Looking back on my notes now they seem unbelievably brief, often missing out great chunks of stuff that seem far more important on reflection. I’ll be adding to them and matching them with photos over the coming weeks. Watch this space.
Well that was then – 13 years ago, since when the photographs were gradually dispersed over three incompatible laptops, the original notebooks (which fortunately I transcribed soon afterwards) are somewhere buried in the strata that constitute my filing system and I’ve done everything I can to forget the whole thing. The sense of failure never left me and cast a long shadow over the following years. But gradually – and then suddenly in the last few weeks – I began to see a way to reconnect the threads.
Of course writing history, even the memoir of an event in which I was a participant, is a dangerous game. The temptation to gloss the hard parts; fill in the missing bits with fiction; to inflate or deflate those aspects of the narrative that suit purposes which I don’t even fully understand myself; or just to self-justify; blame someone else and whinge on about the blood, sweat, tears and blisters; all of which happened but all of which were mitigated by unexpected moments of grace.
So having spent a week organising all the written material I could find and united the photographs into a single and accessible library I’ve also got an idea (untested until today) of how to proceed.
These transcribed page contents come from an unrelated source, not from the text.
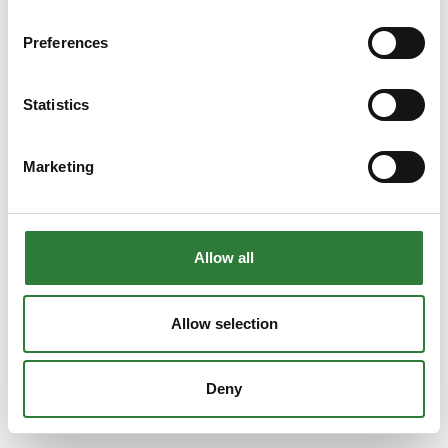
Preferences
Statistics
Marketing
Allow all
Allow selection
Deny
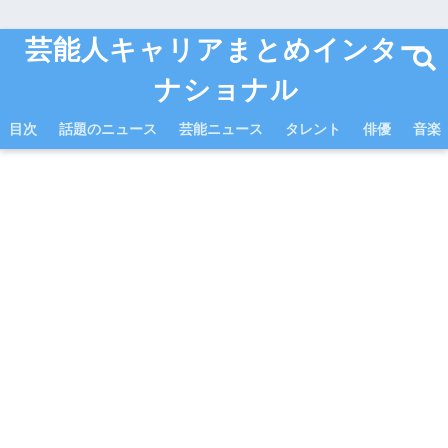
芸能人キャリアまとめインター
ナショナル
目次
話題のニュース
芸能ニュース
タレント
俳優
音楽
I’ll use the contemporary and unedited written notes and photographs to evoke some sense of our failed 1000 mile walk; then I’ll add some reflections on how we got to where we found ourselves; what we learned from it, how it’s played out in subsequent years; and to start at the beginning, the very first note which absolutely nails our unpreparedness :
18th May 2010
Couldn’t sleep so up at 4.00am. Stella drove us to Parkway. Saying goodbye was unbearable – I was praying she wouldn’t cry but she did anyway! Then it was just endless trains all day. We only just got to Paris Gâre de Lyon in time because I misread the tickets and forgot to advance my watch by an hour so we had to run up the stairs with our rucksacks on. People must have thought we were mad. Two hours wait and a grotty pizza at Lyon then the most beautiful train journey up the Loire valley: (I only worked out it was the Loire Valley when the conductor gave us a map). The first conductor out of Lyon was a beautiful black guy with a lovely smile. SNCF staff seem to wear whatever they like with one badge of office – often a cap. Spent night at a youth hostel in Le Puy after arriving at 9.30.
WTF did I think I was doing? Subsequently Madame has wasted no opportunity to tell me how completely out of character it was for me to just clear off for three months, and she’s right. I don’t think I gave a moment to imagine how lonely and distressed she would be. I was just obsessed with this batshit crazy plan to walk across France and Spain to Finisterre – the end of the earth. My companion (Modestine? – he often carried part of my load) was someone very close to us whose marriage had just broken down and who was compensating by drinking far, far too much. I asked him along because I wanted (needed) to stay close and look after him. It certainly added another layer of madness to the adventure.
Much more to follow, including a reflection on this whole pilgrimage business – what it’s about and whether some sort of immaterial and supernatural God has any part in it at all. I’ve never felt so nervous about pushing the publish button before!